Enfin, la biodiversité a une dimension culturelle et psychologique profonde, dont la disparition affecte le bien-être des sociétés. De nombreuses cultures autochtones, comme les Aborigènes d’Australie ou les Peoples autochtones d’Amazonies, basent leur identité, leurs traditions et leurs savoirs médicaux sur des espèces locales. La disparition de plantes ou d’animaux sacrés – comme le bison pour les Lakotas ou le cèdre pour les Premières Nations de Colombie-Britannique – équivaut à une perte de mémoire collective. Même dans les sociétés industrialisées, le contact avec la nature est essentiel à la santé mentale : des études en neurosciences environnementales (comme celles menées à l’Université d’Exeter en 2019) ont démontré que l’exposition à des milieux naturels riches en biodiversité réduit le stress, l’anxiété et la dépression, tandis que les environnements appauvris (comme les villes sans parcs) aggravent ces troubles.
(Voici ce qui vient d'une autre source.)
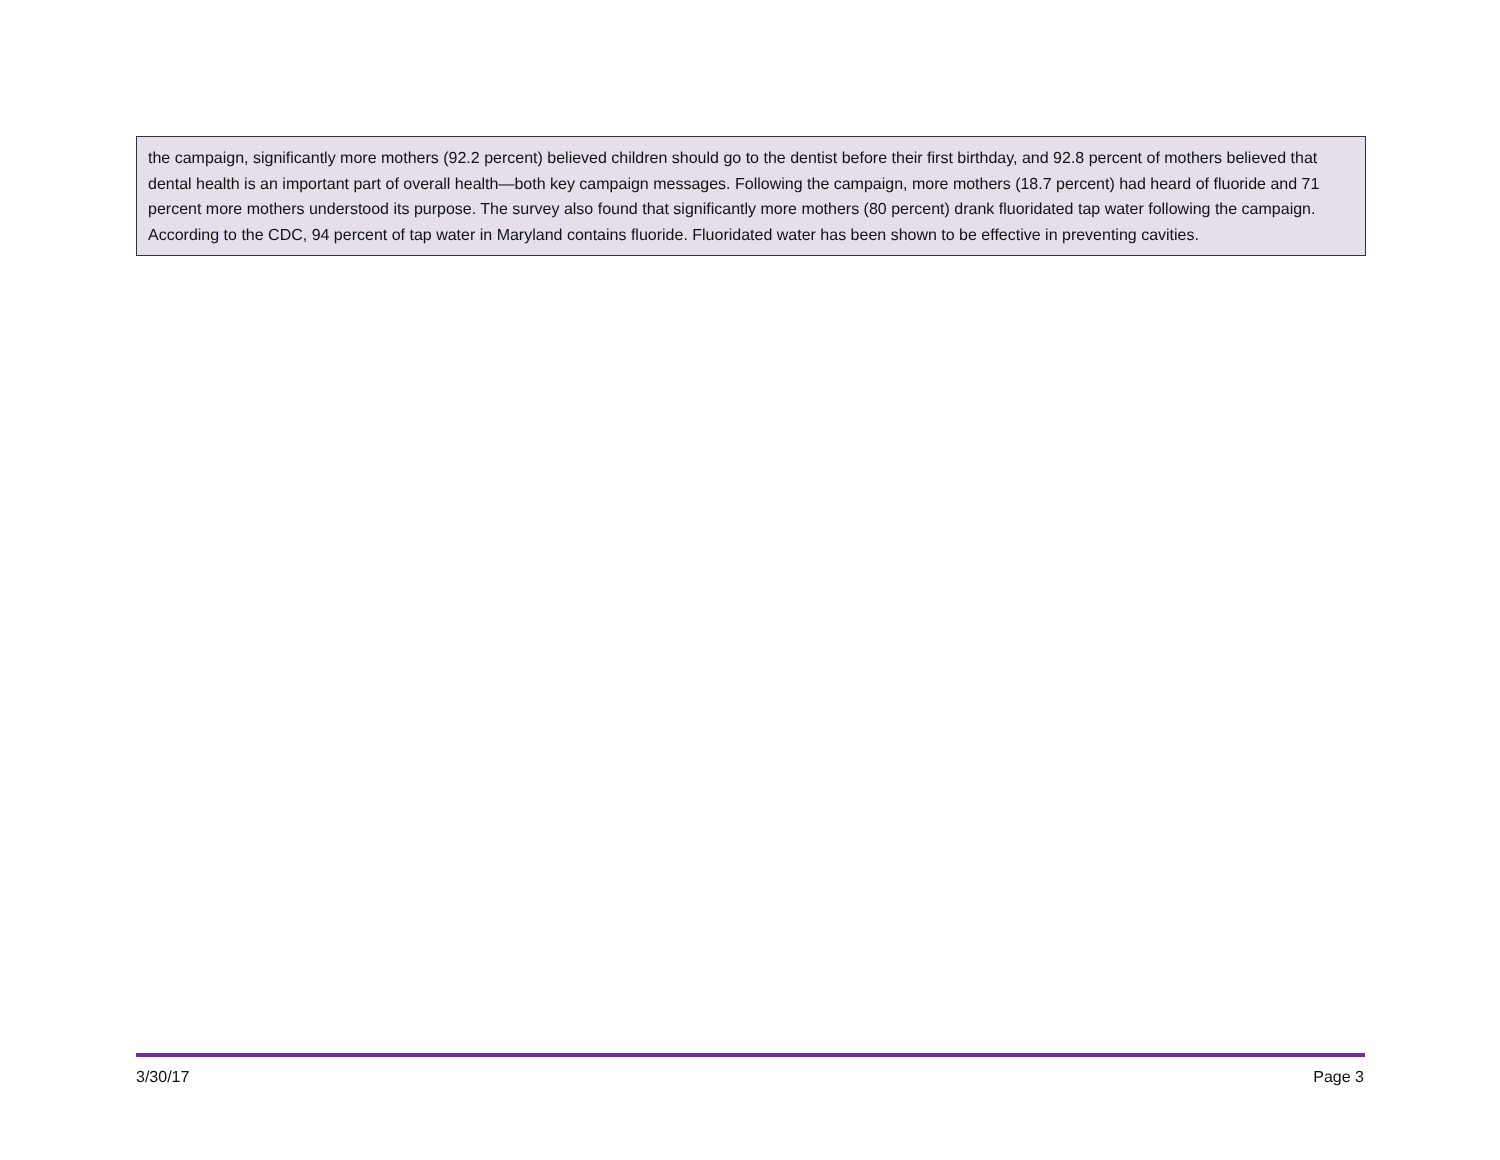the campaign, significantly more mothers (92.2 percent) believed children should go to the dentist before their first birthday, and 92.8 percent of mothers believed that dental health is an important part of overall health—both key campaign messages. Following the campaign, more mothers (18.7 percent) had heard of fluoride and 71 percent more mothers understood its purpose. The survey also found that significantly more mothers (80 percent) drank fluoridated tap water following the campaign. According to the CDC, 94 percent of tap water in Maryland contains fluoride. Fluoridated water has been shown to be effective in preventing cavities.
3/30/17 Page 3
Au Japon, la pratique du shinrin-yoku (« bain de forêt ») est même prescrite par les médecins pour ses effets sur la pression artérielle et le système immunitaire.

Face à ces enjeux, des solutions existent, mais elles nécessitent une transformation profonde de nos modes de production et de consommation. La transition vers une agriculture régénérative (sans pesticides, avec rotation des cultures et préservation des haies) pourrait restaurer les populations de pollinisateurs et la fertilité des sols. La protection stricte de 30 % des terres et des océans (comme le propose l’Accord de Kunming-Montreal de 2022) limiterait l’effondrement des écosystèmes. Enfin, la réduction de la consommation de viande (responsable de 80 % de la déforestation en Amazonie) et le développement de villes vertes (avec corridors écologiques) atténueraient les pressions sur la faune et la flore. Ces mesures ne relèvent pas seulement de l’écologie, mais aussi de l’intérêt économique et sanitaire : selon le Rapport Stern (2006), chaque dollar investi dans la restauration des écosystèmes en rapporte entre 4 et 30 en bénéfices. La question n’est donc plus de savoir si nous pouvons nous permettre de protéger la biodiversité, mais si nous pouvons nous permettre de ne pas le faire.